Centenas de pessoas se enfileiraram no Complexo de Emergência da região tentando obter informações sobre seus familiares desaparecidos. De acordo com relatos de autoridades à AFP, havia 550 pessoas no necrotério de al-Muaisem.
Na terça-feira, o ministério das Relações Exteriores do Egito disse que Cairo estava colaborando com as autoridades sauditas nas operações de busca por egípcios que desapareceram durante o Hajj. Autoridades sauditas relataram que mais de 2 mil peregrinos sofreram de estresse pelo calor.
O número, porém, não foi atualizado desde domingo – e as fontes não forneceram informações sobre as fatalidades. Ao todo, cerca de 1,83 milhão de pessoas participaram do Hajj este ano, incluindo mais de 1,6 milhão de peregrinos de 22 países e 222 mil sauditas.
Jornalistas da AFP em Mina, nos arredores de Meca, viram peregrinos despejando garrafas de água sobre suas cabeças enquanto voluntários distribuíam bebidas frias e sorvetes de chocolate que derretiam rapidamente.

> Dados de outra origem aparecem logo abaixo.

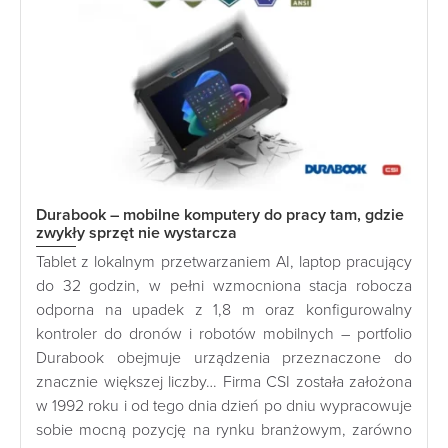
Durabook – mobilne komputery do pracy tam, gdzie
zwykły sprzęt nie wystarcza
Tablet z lokalnym przetwarzaniem AI, laptop pracujący
do 32 godzin, w pełni wzmocniona stacja robocza
odporna na upadek z 1,8 m oraz konfigurowalny
kontroler do dronów i robotów mobilnych – portfolio
Durabook obejmuje urządzenia przeznaczone do
znacznie większej liczby… Firma CSI została założona
w 1992 roku i od tego dnia dzień po dniu wypracowuje
sobie mocną pozycję na rynku branżowym, zarówno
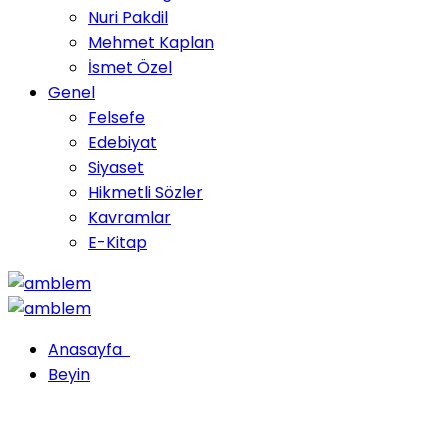
Nuri Pakdil
Mehmet Kaplan
İsmet Özel
Genel
Felsefe
Edebiyat
Siyaset
Hikmetli Sözler
Kavramlar
E-Kitap
Anasayfa
Beyin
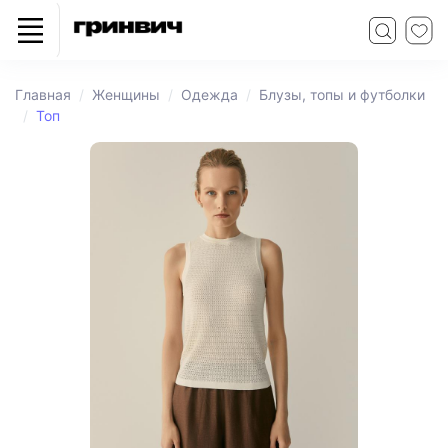
Главная
Женщины
Одежда
Блузы, топы и футболки
Топ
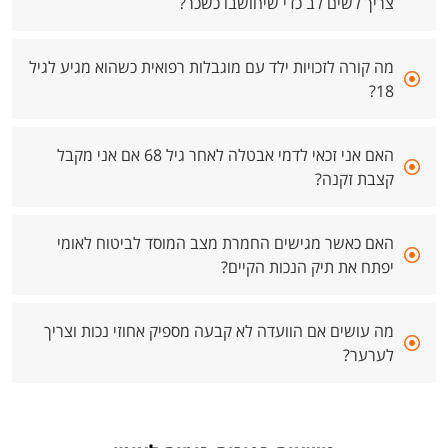
צריך לשים לב כדי שיחושבו כשכר?
מה קורה לזכויות ילד עם מוגבלות רפואית כשהוא מגיע לגיל
18?
האם אני זכאי לדמי אבטלה לאחר גיל 68 אם אני מקבל
קצבת זקנה?
האם כאשר מגישים החמרת מצב המוסד לביטוח לאומי
יפתח את תיק הנכות הקיים?
מה עושים אם הוועדה לא קבעה מספיק אחוזי נכות וצריך
לערער?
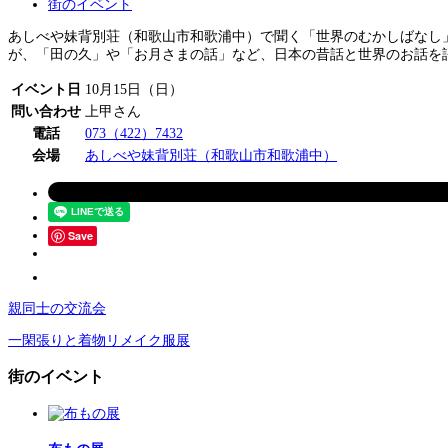
街のイベント
あしべや妹背別荘（和歌山市和歌浦中）で聞く「世界のむかしばなし」
が、「田の久」や「お月さまの話」など、日本の昔話と世界のお話を
イベント日
10月15日（日）
問い合わせ
上甲さん
電話
073（422）7432
会場
あしべや妹背別荘（和歌山市和歌浦中）
Save
親同士の交流会
一閑張りと着物リメイク服展
街のイベント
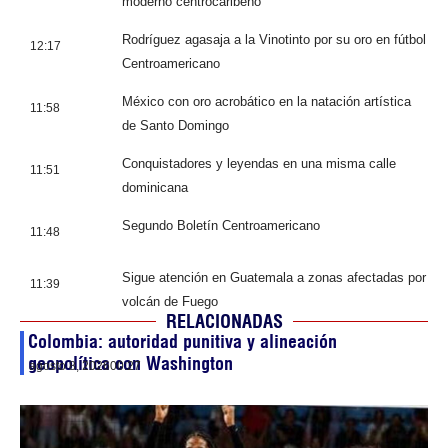
moderno centrocaribeño
Rodríguez agasaja a la Vinotinto por su oro en fútbol
12:17
Centroamericano
México con oro acrobático en la natación artística
11:58
de Santo Domingo
Conquistadores y leyendas en una misma calle
11:51
dominicana
Segundo Boletín Centroamericano
11:48
Sigue atención en Guatemala a zonas afectadas por
11:39
volcán de Fuego
RELACIONADAS
Colombia: autoridad punitiva y alineación
geopolítica con Washington
agosto 8, 2026
00:27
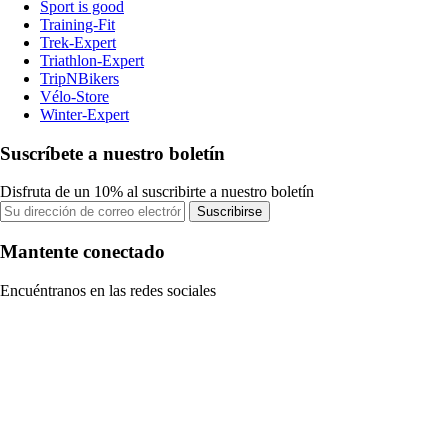
Sport is good
Training-Fit
Trek-Expert
Triathlon-Expert
TripNBikers
Vélo-Store
Winter-Expert
Suscríbete a nuestro boletín
Disfruta de un 10% al suscribirte a nuestro boletín
Suscribirse
Mantente conectado
Encuéntranos en las redes sociales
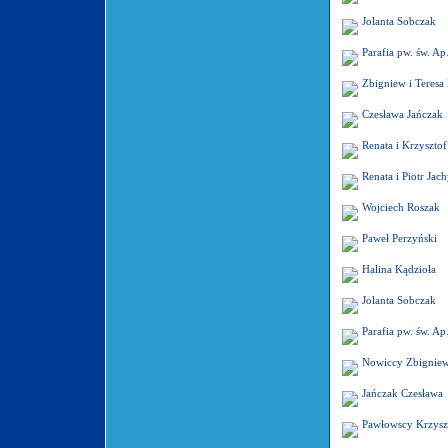
Jolanta Sobczak
Parafia pw. św. Ap.
Zbigniew i Teresa
Czesława Jańczak
Renata i Krzyszto
Renata i Piotr Ja
Wojciech Roszak
Paweł Perzyński
Halina Kądzioła
Jolanta Sobczak
Parafia pw. św. Ap.
Nowiccy Zbigniew 
Jańczak Czesława
Pawłowscy Krzyszt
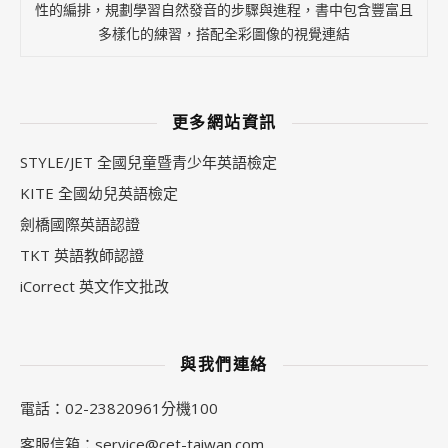
性的編排，規劃學習自然發音的步驟與進程，書中包含豐富且
多樣化的練習，搭配全彩圖像的視覺連結
更多網站資訊
STYLE/JET 全國兒童暨青少年英語檢定
KITE 全國幼兒英語檢定
劍橋國際英語認證
TKT 英語教師認證
iCorrect 英文作文批改
與我們連絡
電話：02-23820961分機100
客服信箱：
service@cet-taiwan.com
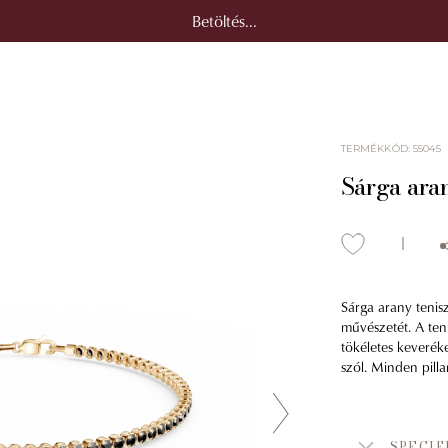
Betöltés...
TERMÉKKÓD
:
55045
Sárga ara
Sárga arany tenis
művészetét. A ten
tökéletes keverék
szól. Minden pill
SPECIF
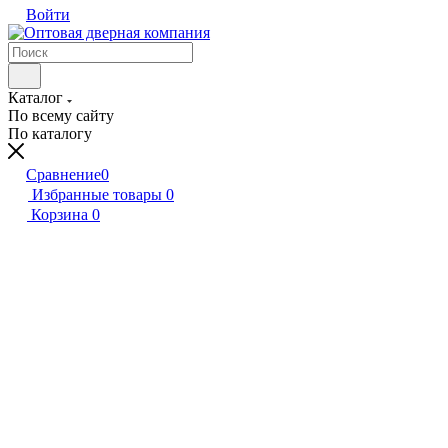
Войти
Каталог
По всему сайту
По каталогу
Сравнение
0
Избранные товары
0
Корзина
0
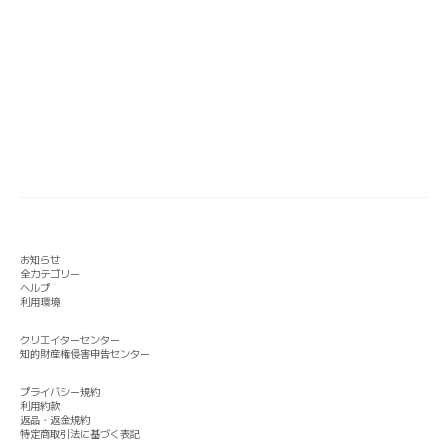
お知らせ
全カテゴリー
ヘルプ
利用環境
クリエイターセンター
知的財産権侵害申告センター
プライバシー規約
利用約款
返品・返金規約
特定商取引法に基づく表記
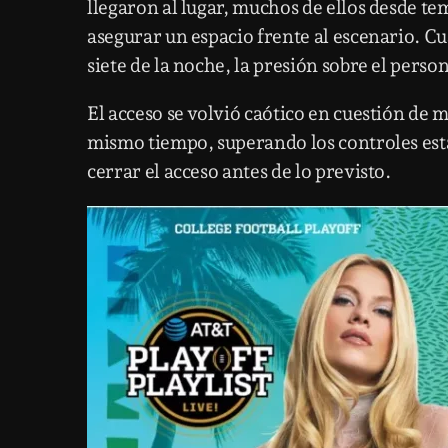
llegaron al lugar, muchos de ellos desde te
asegurar un espacio frente al escenario. Cu
siete de la noche, la presión sobre el perso
El acceso se volvió caótico en cuestión de 
mismo tiempo, superando los controles esta
cerrar el acceso antes de lo previsto.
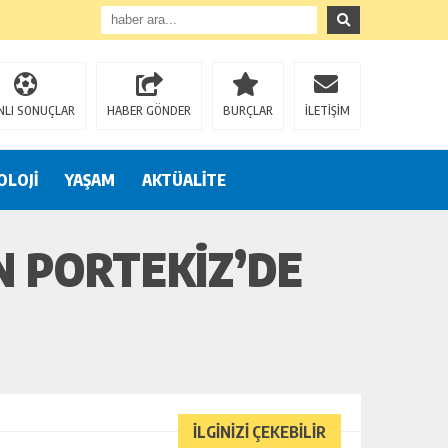
NLI SONUÇLAR
HABER GÖNDER
BURÇLAR
İLETİŞİM
OLOJİ
YAŞAM
AKTÜALİTE
N PORTEKİZ’DE
İLGİNİZİ ÇEKEBİLİR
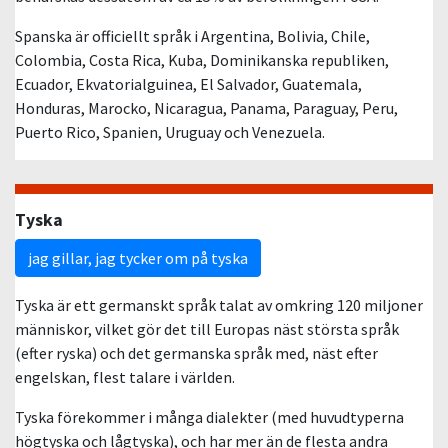
Spanska är officiellt språk i Argentina, Bolivia, Chile,
Colombia, Costa Rica, Kuba, Dominikanska republiken,
Ecuador, Ekvatorialguinea, El Salvador, Guatemala,
Honduras, Marocko, Nicaragua, Panama, Paraguay, Peru,
Puerto Rico, Spanien, Uruguay och Venezuela.
Tyska
jag gillar, jag tycker om på tyska
Tyska är ett germanskt språk talat av omkring 120 miljoner
människor, vilket gör det till Europas näst största språk
(efter ryska) och det germanska språk med, näst efter
engelskan, flest talare i världen.
Tyska förekommer i många dialekter (med huvudtyperna
högtyska och lågtyska), och har mer än de flesta andra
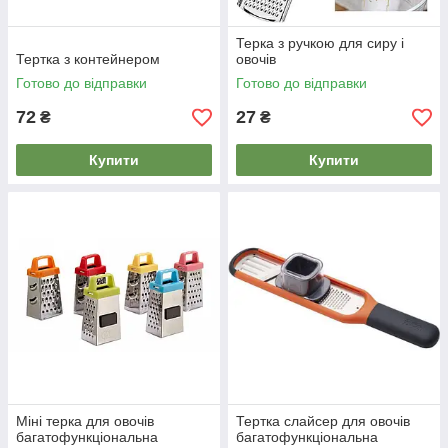
Терка з ручкою для сиру і
Тертка з контейнером
овочів
Готово до відправки
Готово до відправки
72
27
₴
₴
Купити
Купити
Міні терка для овочів
Тертка слайсер для овочів
багатофункціональна
багатофункціональна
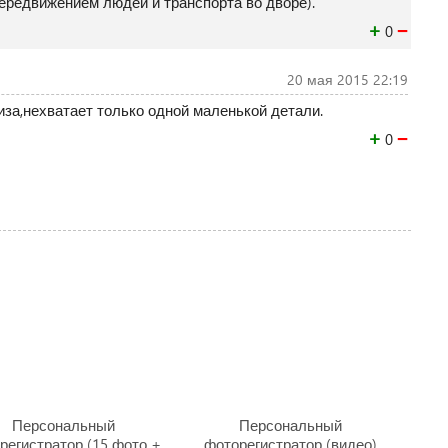
передвижением людей и транспорта во дворе).
+
−
0
20 мая 2015 22:19
иза,нехватает только одной маленькой детали.
+
−
0
Персональный
Персональный
регистратор (15 фото +
фоторегистратор (видео)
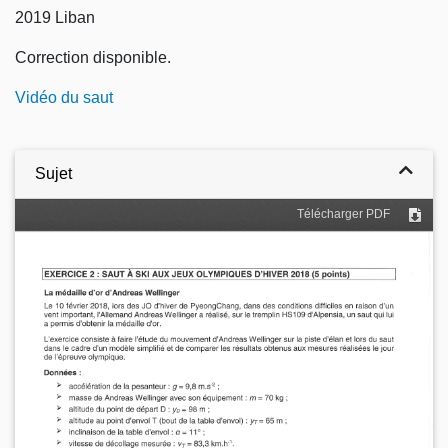
2019 Liban
Correction disponible.
Vidéo du saut
Sujet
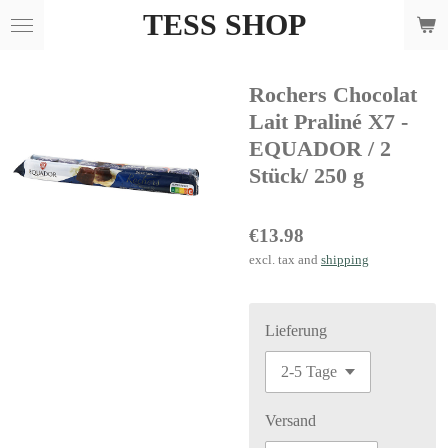
TESS SHOP
Skip
to
main
Rochers Chocolat
content
Lait Praliné X7 -
EQUADOR / 2
Stück/ 250 g
€13.98
excl. tax and
shipping
Lieferung
Versand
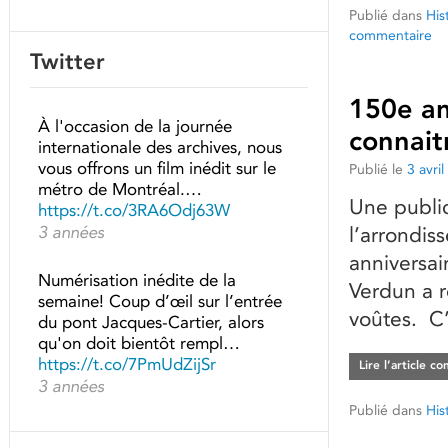
Publié dans
His
commentaire
Twitter
150e an
À l'occasion de la journée
connait
internationale des archives, nous
vous offrons un film inédit sur le
Publié le
3 avri
métro de Montréal.…
Une public
https://t.co/3RA6Odj63W
3 années
l’arrondi
anniversai
Numérisation inédite de la
Verdun a r
semaine! Coup d’œil sur l’entrée
voûtes. C’
du pont Jacques-Cartier, alors
qu'on doit bientôt rempl…
https://t.co/7PmUdZijSr
Lire l’article c
3 années
Publié dans
His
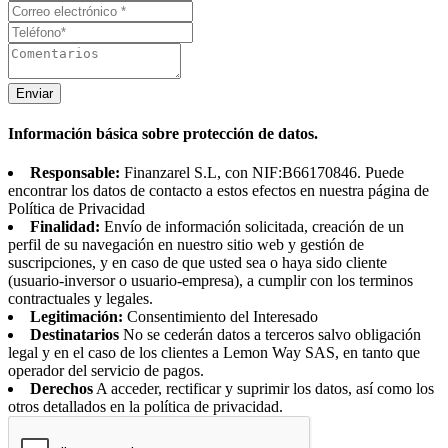
Enviar
Información básica sobre protección de datos.
Responsable:
Finanzarel S.L, con NIF:B66170846. Puede
encontrar los datos de contacto a estos efectos en nuestra página de
Política de Privacidad
Finalidad:
Envío de información solicitada, creación de un
perfil de su navegación en nuestro sitio web y gestión de
suscripciones, y en caso de que usted sea o haya sido cliente
(usuario-inversor o usuario-empresa), a cumplir con los terminos
contractuales y legales.
Legitimación:
Consentimiento del Interesado
Destinatarios
No se cederán datos a terceros salvo obligación
legal y en el caso de los clientes a Lemon Way SAS, en tanto que
operador del servicio de pagos.
Derechos
A acceder, rectificar y suprimir los datos, así como los
otros detallados en la política de privacidad.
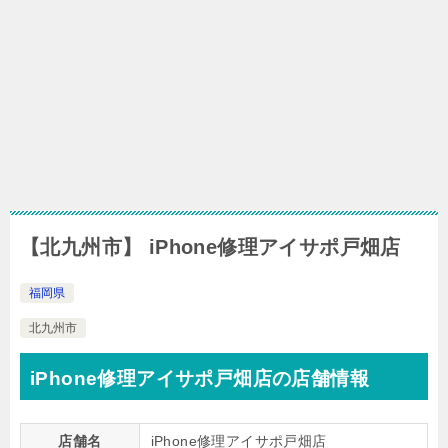
【北九州市】 iPhone修理アイサポ戸畑店
福岡県
北九州市
iPhone修理アイサポ戸畑店の店舗情報
店舗名
iPhone修理アイサポ戸畑店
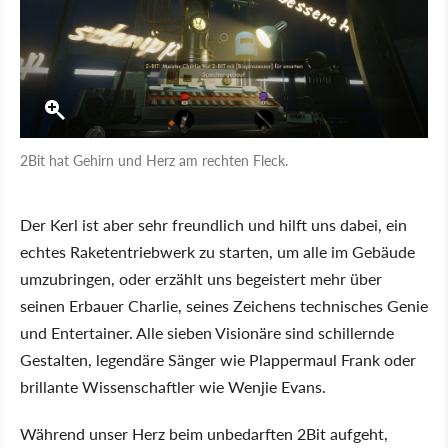
2Bit hat Gehirn und Herz am rechten Fleck.
Der Kerl ist aber sehr freundlich und hilft uns dabei, ein
echtes Raketentriebwerk zu starten, um alle im Gebäude
umzubringen, oder erzählt uns begeistert mehr über
seinen Erbauer Charlie, seines Zeichens technisches Genie
und Entertainer. Alle sieben Visionäre sind schillernde
Gestalten, legendäre Sänger wie Plappermaul Frank oder
brillante Wissenschaftler wie Wenjie Evans.
Während unser Herz beim unbedarften 2Bit aufgeht,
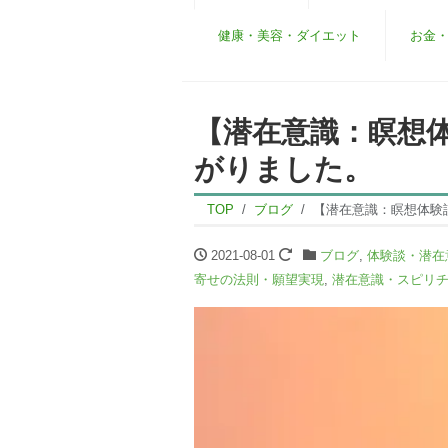
健康・美容・ダイエット
お金
【潜在意識：瞑想
がりました。
TOP
ブログ
【潜在意識：瞑想体験
2021-08-01
ブログ
,
体験談・潜在
寄せの法則・願望実現
,
潜在意識・スピリ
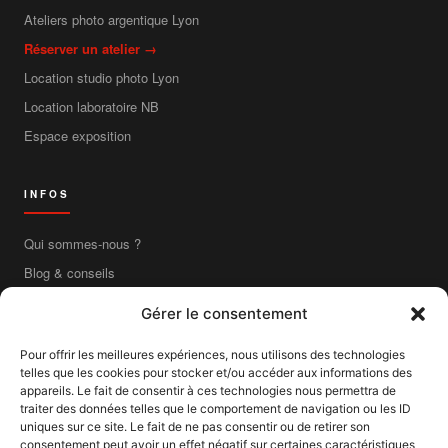
Ateliers photo argentique Lyon
Réserver un atelier →
Location studio photo Lyon
Location laboratoire NB
Espace exposition
INFOS
Qui sommes-nous ?
Blog & conseils
Contact
Gérer le consentement
Boutique en ligne
Pour offrir les meilleures expériences, nous utilisons des technologies
Livraison France entière
telles que les cookies pour stocker et/ou accéder aux informations des
Mentions légales
appareils. Le fait de consentir à ces technologies nous permettra de
traiter des données telles que le comportement de navigation ou les ID
CGV
uniques sur ce site. Le fait de ne pas consentir ou de retirer son
consentement peut avoir un effet négatif sur certaines caractéristiques
CGU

Autoridades da Arábia Saudita haviam aconselhado os fiéis a usar guarda-chuvas, beber bastante água e evitar a exposição ao sol durante as horas mais quentes do dia. No entanto, muitos dos rituais do Hajj, incluindo as orações no Monte Arafat que ocorreram no sábado, envolvem ficar ao ar livre por longos períodos durante o dia.
Alguns peregrinos disseram ter visto corpos imóveis na beira da estrada, além de serviços de ambulância que por vezes pareciam sobrecarregados.
Outros, incluindo muitos egípcios, perderam o contato com seus entes queridos devido ao calor e às multidões. No complexo médico de Meca, a segurança parecia rígida, e um funcionário lia os nomes dos mortos e suas nacionalidades.
Os que disseram ser parentes dos mortos foram autorizados a entrar para identificar os falecidos.
Irregularidades
Sem condições de pagar os procedimentos para realizar oficialmente o Hajj, dezenas de milhares de peregrinos tentam realizar o rito religioso por meio de canais irregulares.
Isso os coloca fora dos registros de risco, e eles não podem acessar instalações com ar condicionado fornecidas pelas autoridades sauditas ao longo da rota.
Segundo um dos diplomatas que falou à AFP, os “peregrinos irregulares causaram grande caos nos acampamentos dos egípcios, causando o colapso dos serviços”. As pessoas ficaram sem comida e água por “um longo tempo”.
— Eles morreram porque a maioria das pessoas não tinha onde se abrigar — disse o diplomata.
A família do governante al-Saud mantém grande influência no mundo muçulmano por causa da riqueza petrolífera e da gestão dos locais sagrados mais importantes do Islã.
A Arábia Saudita gastou bilhões de dólares em medidas de controle de multidões e segurança para os que participam da peregrinação anual, mas o grande número de participantes torna difícil garantir a segurança.
Na terça, o ministro da Saúde do país, Fahd al-Jalajel, disse que os planos de saúde para o Hajj haviam sido realizados “com sucesso”, prevenindo surtos de doenças e ameaças.
Ainda assim, as mudanças climáticas podem continuar aumentando o risco.
Um estudo de 2019 realizado por especialistas do Instituto de Tecnologia de Massachusetts descobriu que, mesmo que o mundo consiga mitigar os piores efeitos da mudança climática, o Hajj seria realizado em temperaturas que excedem um “limiar de perigo extremo” de 2047 a 2052 e de 2079 a 2086.
O Islã segue um calendário lunar, então o Hajj ocorre cerca de 11 dias mais cedo a cada ano. Em 2030, o rito ocorrerá em abril, e nos próximos anos ocorrerá no inverno, quando as temperaturas são mais amenas.